Posted on 30.4.15
I would hazard a guess it’s not often the UK’s employers are seen saluting the European Court of Justice. But today, following the ECJ’s decision in the “Woolworths” case, even if they’re not quite saluting, employers can at least stand at ease. The few remaining trumpeters of pre-election excitement in the employment world can also stand down – the law is going back to how it was. The gist of the ECJ decision is that employers do not have to collectively consult with employees unless they propose 20 or more redundancies on a single site.
When proposing 20 or more redundancies in one establishment, employers have to consult for a minimum period of time (at least 30 days). Failure to do so leads to a punitive “protective award” of up to 90 days’ gross pay per affected employee. It is therefore important for employers to understand their obligations and what an “establishment” actually is. It was long understood that an establishment would (in general) mean an individual site, albeit there were exceptions.

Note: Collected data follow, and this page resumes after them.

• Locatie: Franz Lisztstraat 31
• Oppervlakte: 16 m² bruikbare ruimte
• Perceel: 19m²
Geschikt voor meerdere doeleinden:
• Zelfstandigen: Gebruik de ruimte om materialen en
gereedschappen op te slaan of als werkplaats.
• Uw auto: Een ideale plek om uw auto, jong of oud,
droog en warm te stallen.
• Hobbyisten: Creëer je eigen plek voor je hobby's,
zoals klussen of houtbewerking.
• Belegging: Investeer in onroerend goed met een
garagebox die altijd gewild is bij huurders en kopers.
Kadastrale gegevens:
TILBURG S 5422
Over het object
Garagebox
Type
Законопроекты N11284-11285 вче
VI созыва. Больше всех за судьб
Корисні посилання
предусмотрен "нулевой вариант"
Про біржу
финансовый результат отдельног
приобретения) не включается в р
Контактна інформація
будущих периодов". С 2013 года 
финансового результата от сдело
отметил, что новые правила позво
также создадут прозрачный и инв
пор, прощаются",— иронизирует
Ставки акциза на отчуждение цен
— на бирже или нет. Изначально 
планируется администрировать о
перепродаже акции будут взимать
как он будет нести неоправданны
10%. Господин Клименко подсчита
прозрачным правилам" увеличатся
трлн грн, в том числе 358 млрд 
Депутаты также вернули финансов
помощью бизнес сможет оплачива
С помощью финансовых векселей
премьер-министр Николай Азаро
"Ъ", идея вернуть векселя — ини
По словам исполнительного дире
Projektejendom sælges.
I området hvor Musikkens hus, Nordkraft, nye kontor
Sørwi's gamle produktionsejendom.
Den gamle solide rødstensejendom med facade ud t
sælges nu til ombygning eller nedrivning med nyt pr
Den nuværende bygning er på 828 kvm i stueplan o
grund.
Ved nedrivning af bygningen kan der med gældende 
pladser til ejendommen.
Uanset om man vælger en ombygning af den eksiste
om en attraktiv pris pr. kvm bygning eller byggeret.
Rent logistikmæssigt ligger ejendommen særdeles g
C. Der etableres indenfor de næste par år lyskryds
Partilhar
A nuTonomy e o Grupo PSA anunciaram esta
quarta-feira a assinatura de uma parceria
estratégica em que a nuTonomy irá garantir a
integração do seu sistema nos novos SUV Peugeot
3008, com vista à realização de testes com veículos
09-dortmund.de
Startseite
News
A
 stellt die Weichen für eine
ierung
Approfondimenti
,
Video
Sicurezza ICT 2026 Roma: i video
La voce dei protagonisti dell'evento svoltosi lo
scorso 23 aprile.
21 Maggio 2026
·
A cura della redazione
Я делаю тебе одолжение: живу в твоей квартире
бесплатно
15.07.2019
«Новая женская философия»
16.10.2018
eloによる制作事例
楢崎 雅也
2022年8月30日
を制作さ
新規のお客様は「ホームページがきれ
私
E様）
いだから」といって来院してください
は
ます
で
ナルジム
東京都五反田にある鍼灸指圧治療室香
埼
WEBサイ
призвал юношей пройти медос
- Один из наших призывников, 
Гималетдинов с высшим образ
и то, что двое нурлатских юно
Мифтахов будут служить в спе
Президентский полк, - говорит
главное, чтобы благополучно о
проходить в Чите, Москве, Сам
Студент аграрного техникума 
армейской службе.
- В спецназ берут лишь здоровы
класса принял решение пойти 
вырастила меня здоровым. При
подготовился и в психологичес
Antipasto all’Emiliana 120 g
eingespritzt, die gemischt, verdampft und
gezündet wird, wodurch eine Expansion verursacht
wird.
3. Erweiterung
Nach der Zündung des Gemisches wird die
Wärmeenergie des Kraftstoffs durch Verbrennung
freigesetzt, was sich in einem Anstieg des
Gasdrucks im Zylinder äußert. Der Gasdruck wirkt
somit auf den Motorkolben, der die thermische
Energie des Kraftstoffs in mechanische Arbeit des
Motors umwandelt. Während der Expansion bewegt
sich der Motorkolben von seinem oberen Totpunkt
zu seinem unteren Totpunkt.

The Employment Appeal Tribunal threw that into confusion in 2013 when they held that “establishment” could broadly mean the whole of a retail operation, not just an individual store. It’s easy to see that a large organisation having to collectively consult every time they proposed 20 redundancies across the whole of its operation would be logistically onerous to say the least. And despite the EAT decision, the Department for Business, Innovation and Skills (BIS) maintained in its guidance that they considered establishment to have its pre-EAT meaning, i.e. business as usual. But what were we supposed to advise clients in the meantime? Fortunately, the Court of Appeal referred the case to the ECJ and from the fog we finally have some clarity. We can all go back to where we were.